Le but premier de notre association, ça a été de faire de l’éducation des consommateurs pour qu’ils changent leurs habitudes alimentaires. On collabore par exemple chaque année avec le festival ALIMENTERRE et on a créé le premier livre de gastronomie togolaise pour que les gens réapprennent à cuisiner les produits du pays.
Mais une fois le travail de sensibilisation, d’information et d’éducation fait, une autre question s’est posée : que peut-on faire pour que les choses changent ?

C’est là le deuxième temps de notre action. On travaille avec les unités agro-alimentaires de transformation de type familiale pour les aider à fabriquer des produits à même d’être consommés. Pour vous donner un exemple, cela peut être un moulin ou un atelier de mise en conserve de tomates. Nous apportons du conseil technique mais aussi des conseils sur les règles d’hygiène à respecter pour être conforme aux normes de la filière. Ce qui nous tue, c’est la fierté que nous n’avons pas envers nos propres produits !

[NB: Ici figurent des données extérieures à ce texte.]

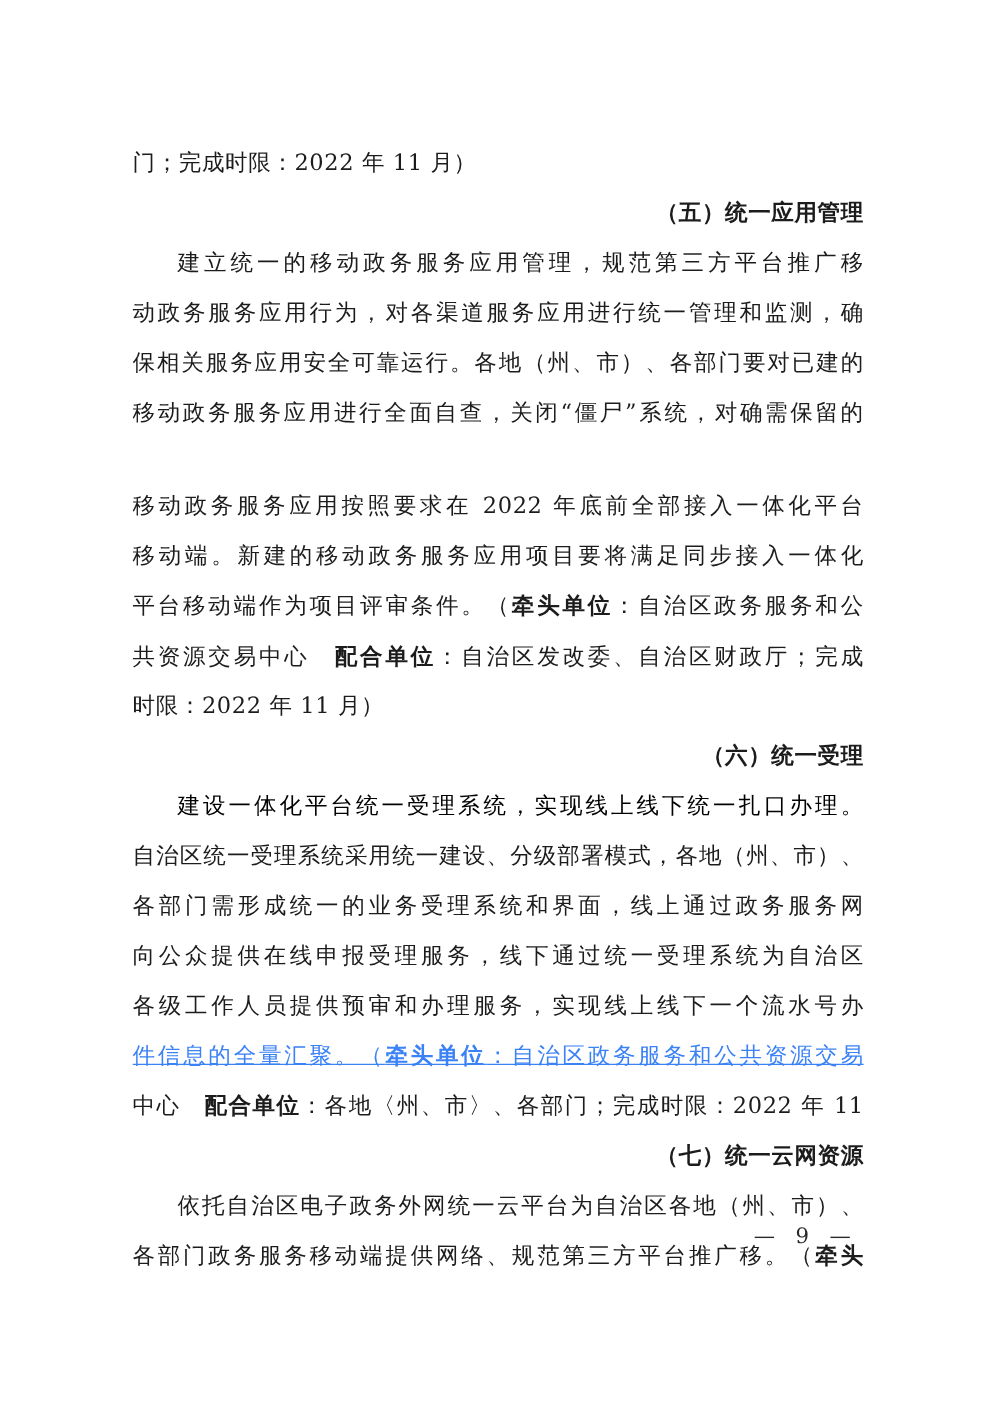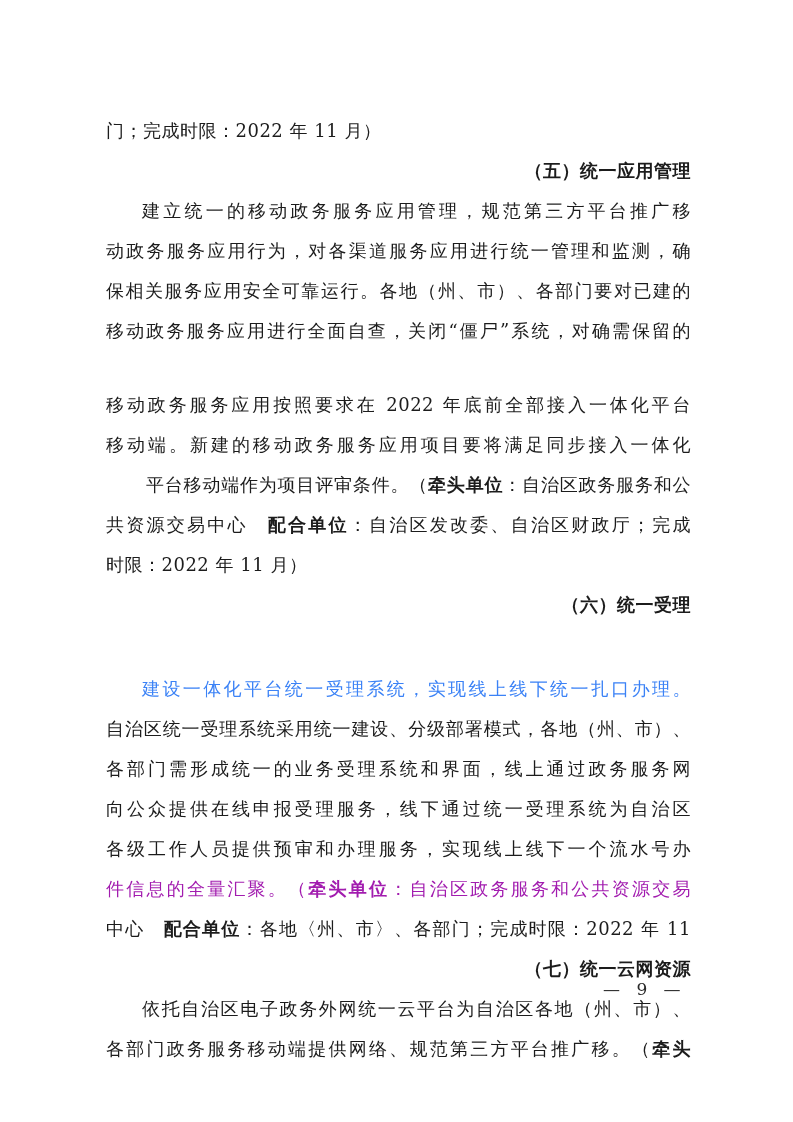--- a/index.html
+++ b/index.html
@@ -76,7 +76,7 @@
         <div class="line fill" style="color: rgb(28, 28, 28);"><span>移动政务服务应用进行全面自查，关闭“僵尸”系统，对确需保留的</span></div>
         <div class="line fill" style="color: rgb(28, 28, 28); margin-top: 34px;"><span>移动政务服务应用按照要求在 2022 年底前全部接入一体化平台</span></div>
         <div class="line fill" style="color: rgb(28, 28, 28);"><span>移动端。新建的移动政务服务应用项目要将满足同步接入一体化</span></div>
-        <div class="line fill" style="color: rgb(28, 28, 28); margin-left: 40px;"><span>平台移动端作为项目评审条件。（</span><b>牵头单位</b><span>：自治区政务服务和公</span></div>
+        <div class="line fill" style="color: rgb(28, 28, 28);"><span>平台移动端作为项目评审条件。（</span><b>牵头单位</b><span>：自治区政务服务和公</span></div>
         <div class="line fill" style="color: rgb(28, 28, 28); font-family: Liberation Serif, serif;"><span>共资源交易中心　</span><b>配合单位</b><span>：自治区发改委、自治区财政厅；完成</span></div>
         <div class="line" style="color: rgb(28, 28, 28);"><span>时限：2022 年 11 月）</span></div>
       </div>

Où peut-on acheter ces produits ?

On a créé une boutique la Bobar à Lomé, qui nous permet de distribuer ces produits. On a entre 300 et 400 produits dans notre boutique. Nous n’avons pas encore de label mais nos produits sont reconnaissables car ce ne sont pas les mêmes packagings que les produits d’imports.

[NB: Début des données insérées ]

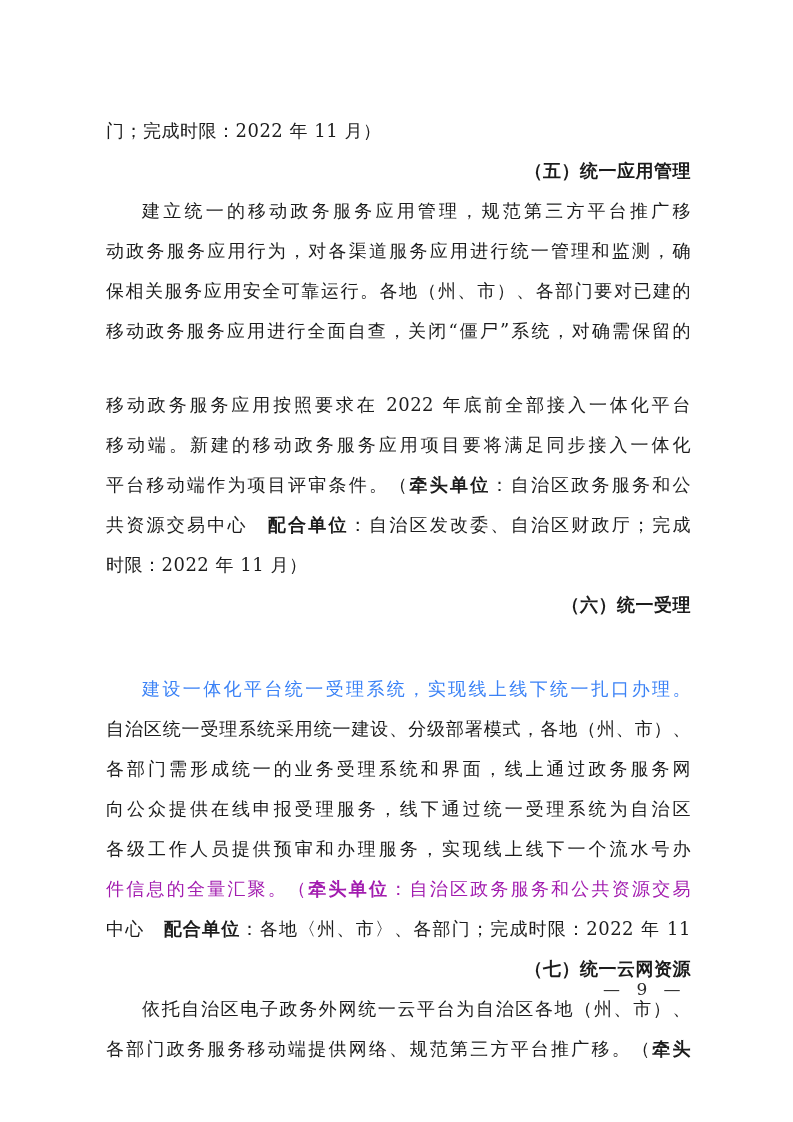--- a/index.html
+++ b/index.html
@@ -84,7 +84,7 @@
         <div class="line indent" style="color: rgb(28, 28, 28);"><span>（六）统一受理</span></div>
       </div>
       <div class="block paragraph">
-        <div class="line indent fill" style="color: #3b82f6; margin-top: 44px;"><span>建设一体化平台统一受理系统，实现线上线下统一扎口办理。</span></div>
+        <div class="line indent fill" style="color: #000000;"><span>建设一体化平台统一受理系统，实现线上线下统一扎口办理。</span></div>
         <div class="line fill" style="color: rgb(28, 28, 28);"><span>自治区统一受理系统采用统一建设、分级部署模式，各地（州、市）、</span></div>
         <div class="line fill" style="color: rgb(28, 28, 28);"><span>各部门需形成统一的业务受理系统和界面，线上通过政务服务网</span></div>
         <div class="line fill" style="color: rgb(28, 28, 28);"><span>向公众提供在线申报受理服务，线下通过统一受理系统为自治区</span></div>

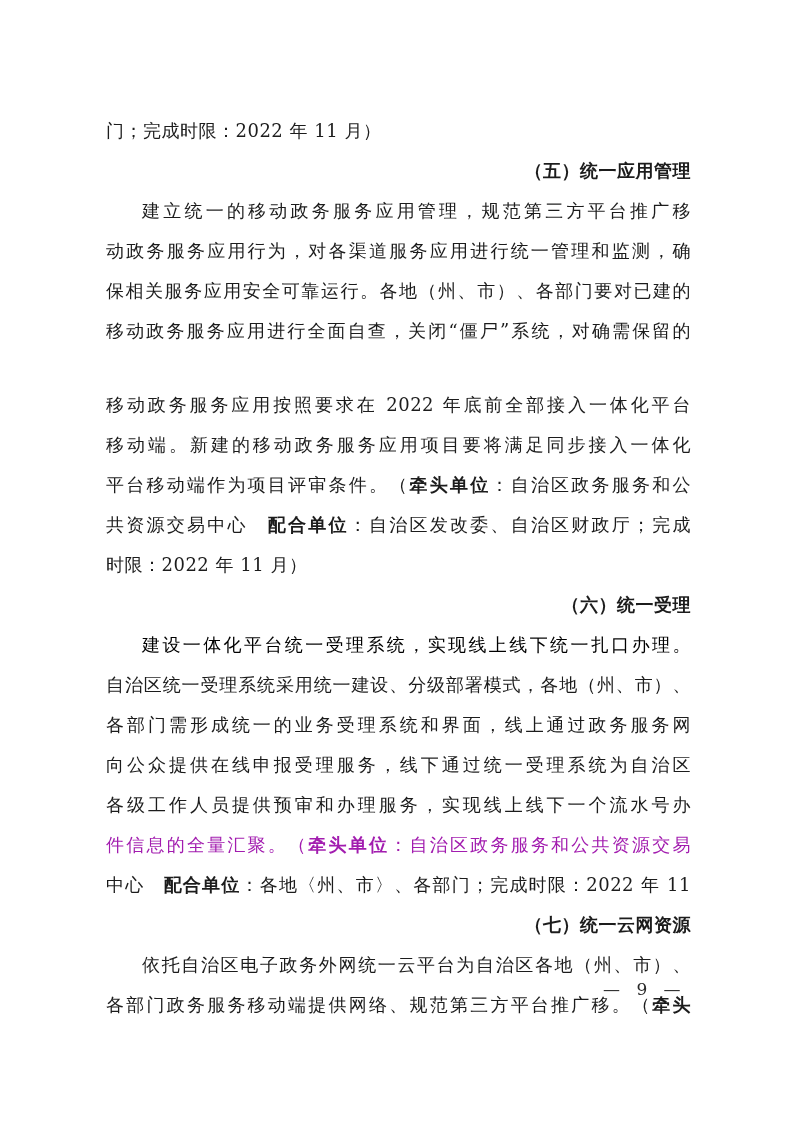--- a/index.html
+++ b/index.html
@@ -89,7 +89,7 @@
         <div class="line fill" style="color: rgb(28, 28, 28);"><span>各部门需形成统一的业务受理系统和界面，线上通过政务服务网</span></div>
         <div class="line fill" style="color: rgb(28, 28, 28);"><span>向公众提供在线申报受理服务，线下通过统一受理系统为自治区</span></div>
         <div class="line fill" style="color: rgb(28, 28, 28);"><span>各级工作人员提供预审和办理服务，实现线上线下一个流水号办</span></div>
-        <div class="line fill" style="color: #a21caf;"><span>件信息的全量汇聚。（</span><b>牵头单位</b><span>：自治区政务服务和公共资源交易</span></div>
+        <div class="line fill" style="color: #3b82f6; text-decoration: underline;"><span>件信息的全量汇聚。（</span><b>牵头单位</b><span>：自治区政务服务和公共资源交易</span></div>
         <div class="line fill" style="color: rgb(28, 28, 28);"><span>中心　</span><b>配合单位</b><span>：各地〈州、市〉、各部门；完成时限：2022 年 11 月）</span></div>
       </div>
       <div class="block heading">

Comment faites-vous pour faire acheter plus cher au consommateur togolais qui ne dispose pas d’un pouvoir d’achat conséquent ?

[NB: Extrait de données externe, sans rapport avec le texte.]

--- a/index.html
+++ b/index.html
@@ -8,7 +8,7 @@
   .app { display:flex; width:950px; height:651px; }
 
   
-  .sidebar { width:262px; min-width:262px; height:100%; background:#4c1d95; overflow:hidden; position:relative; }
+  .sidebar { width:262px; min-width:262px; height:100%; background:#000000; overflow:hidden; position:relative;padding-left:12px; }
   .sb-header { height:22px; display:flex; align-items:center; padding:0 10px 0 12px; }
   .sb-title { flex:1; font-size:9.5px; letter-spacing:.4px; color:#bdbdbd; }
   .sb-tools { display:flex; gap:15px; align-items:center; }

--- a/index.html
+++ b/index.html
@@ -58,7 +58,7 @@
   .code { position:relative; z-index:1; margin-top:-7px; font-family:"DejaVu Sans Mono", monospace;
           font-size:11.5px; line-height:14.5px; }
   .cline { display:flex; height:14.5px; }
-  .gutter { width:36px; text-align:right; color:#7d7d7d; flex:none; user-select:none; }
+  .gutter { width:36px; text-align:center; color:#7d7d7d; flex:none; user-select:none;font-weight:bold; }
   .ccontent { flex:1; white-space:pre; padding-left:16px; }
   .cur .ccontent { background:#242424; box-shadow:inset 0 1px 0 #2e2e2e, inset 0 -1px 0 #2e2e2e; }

C’est le discours qui permet de faire acheter plus cher au consommateur. Par exemple en invitant des docteurs qui font les liens entre l’alimentation et les nombreux cas de cancers, les gens prennent conscience que ces produits ne sont pas bons pour la santé.

Par rapport au fonctionnement traditionnel de la société togolaise, peut-on dire que votre démarche est innovante ?

Dans les années 60, on consommait finalement peu de produits transformés, et la transformation se faisait souvent de manière familiale.
Nous, au sein de notre structure, on promeut la transformation de manière plus organisée et mécanique car c’est cela qui crée de la valeur ajoutée.
A l’inverse, lorsque je fais de la transformation au sein du ménage, je ne crée pas de valeur ajoutée car je produis en toute petite quantité. La farine au sein d’une unité de transformation agro-alimentaire, prend de la valeur.

Vous ne trouvez pas que la mécanisation de l’agriculture et de la transformation a montré de nombreuses limites ?

Le contexte économique est très différent au Togo. Nous devons nous servir de l’agriculture pour créer de la richesse. Nous avons besoin de la transformation pour faire de la valeur ajoutée. On valorise donc des innovations techniques mais la première de nos innovations, c’est l’innovation sociale à travers notre travail de sensibilisation et d’éducation.
En France c’est différent, vous avez un système de santé, des services publics, des infrastructures et votre modèle agricole a montré ses limites…
Mais nous n’avons pas les mêmes problématiques.

Votre pratique ne vous semble-t-elle pas minoritaire par rapport au développement de l’agriculture intensive et des importations ?

Moi je suis confiant, en dix ans d’existence, nos actions se sont considérablement développées, les gens sont de plus en plus sensibilisés aux bienfaits de la production locale.